To add the score change of each play as the second column, we’ll need to add a custom column that calculates the score change from the data. First click Add Dimension again, and this time click on the Custom SQL Dimension option at the top of the list. From here, you can add your own custom SQL to calculate the score change by pasting this as the SQL expression: “(HomeScoreAfterPlay - HomeScoreBeforePlay) + (VisitorScoreAfterPlay - VisitorScoreBeforePlay)”. Finally, you can also add the “yardlineNumber” dimension as another column in the table chart to see where the play started. Hit the Apply button and you’ll be back at your dashboard with the two charts.

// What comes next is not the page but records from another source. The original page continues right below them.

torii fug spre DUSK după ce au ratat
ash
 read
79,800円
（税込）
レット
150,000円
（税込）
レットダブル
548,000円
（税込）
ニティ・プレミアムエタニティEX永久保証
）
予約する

With these two charts, you can now click on individual plays (or multiple plays) in the table chart and see the movements of the players in the scatter plot chart. You can see how fast players were moving during the play by the color (for the default colors: yellow is fast and blue is slow), and roll over the lines to see who the individual players are in the play (assuming you added the information to the Popup Box setting in the scatter plot chart). Your dashboard should look something like this:
This cross-filtering capability (where one chart updates automatically when a filter is applied in the other chart) is why we flattened the tables earlier in the exercise, because the cross-filtering feature only works on data from a single table.

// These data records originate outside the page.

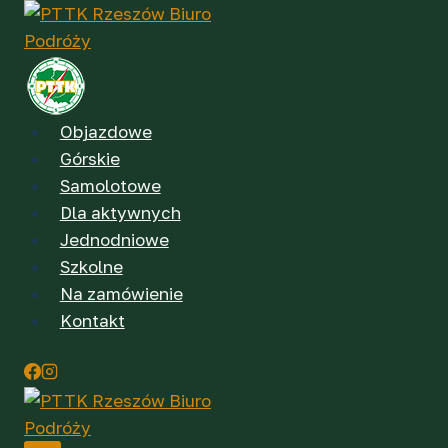
Przejdź
do
treści
Objazdowe
Górskie
Samolotowe
Dla aktywnych
Jednodniowe
Szkolne
Na zamówienie
Kontakt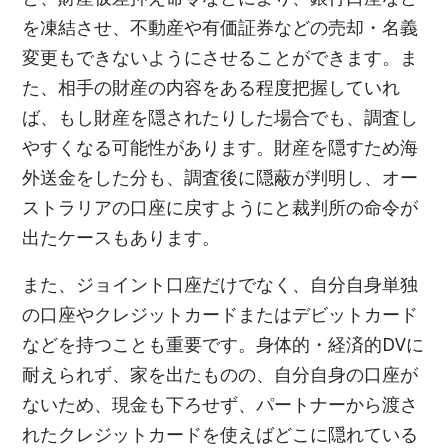
を凍結させ、不動産や有価証券などの売却・名義
変更もできないようにさせることができます。ま
た、相手の財産の内容をある程度把握していれ
ば、もし財産を隠されたりした場合でも、調査し
やすくなる可能性があります。財産を隠すため海
外送金をした分も、調査後に隠蔽が判明し、オー
ストラリアの口座に戻すようにと裁判所の命令が
出たケースもあります。
また、ジョイント口座だけでなく、自分自身単独
の口座やクレジットカードまたはデビットカード
などを持つことも重要です。身体的・経済的DVに
耐えられず、家を出たものの、自分自身の口座が
ないため、現金も下ろせず、パートナーから渡さ
れたクレジットカードを使えばどこに隠れている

Looking at a More Complex Dashboard
This is a more complex dashboard, showing more of what’s possible with the NFL data. Play the video to see a walkthrough of the features.
With this introductory analysis of the data, we’ve only scratched the surface of what’s possible. We could add some additional data and build additional dashboards to help answer deeper questions. For instance:
- If we turned the individual points of each player’s movements into linestrings, we could also measure additional attributes like distance traveled.
- With those lines we could also programmatically compare the routes each player ran to an ideal version of the route, looking to see how players route running changes during a game and between opponents.
- We could also normalize all of the plays to a common line of scrimmage and visualize the routes and patterns from that line. This would give us a better method to compare the route-running of a single player between plays and positions, and between players from different teams.
I hope this is not the last time the NFL hosts the Big Data Bowl, and next time I hope they give us at least one full season of data. With OmniSci, even tens of billions of player telemetry points would not be any problem. Based on the results of this competition, hopefully other sports leagues will step up and offer data as well for similar competitions. Especially for sports like hockey or soccer, where the action is not broken into plays, it would be fun to analyze the action.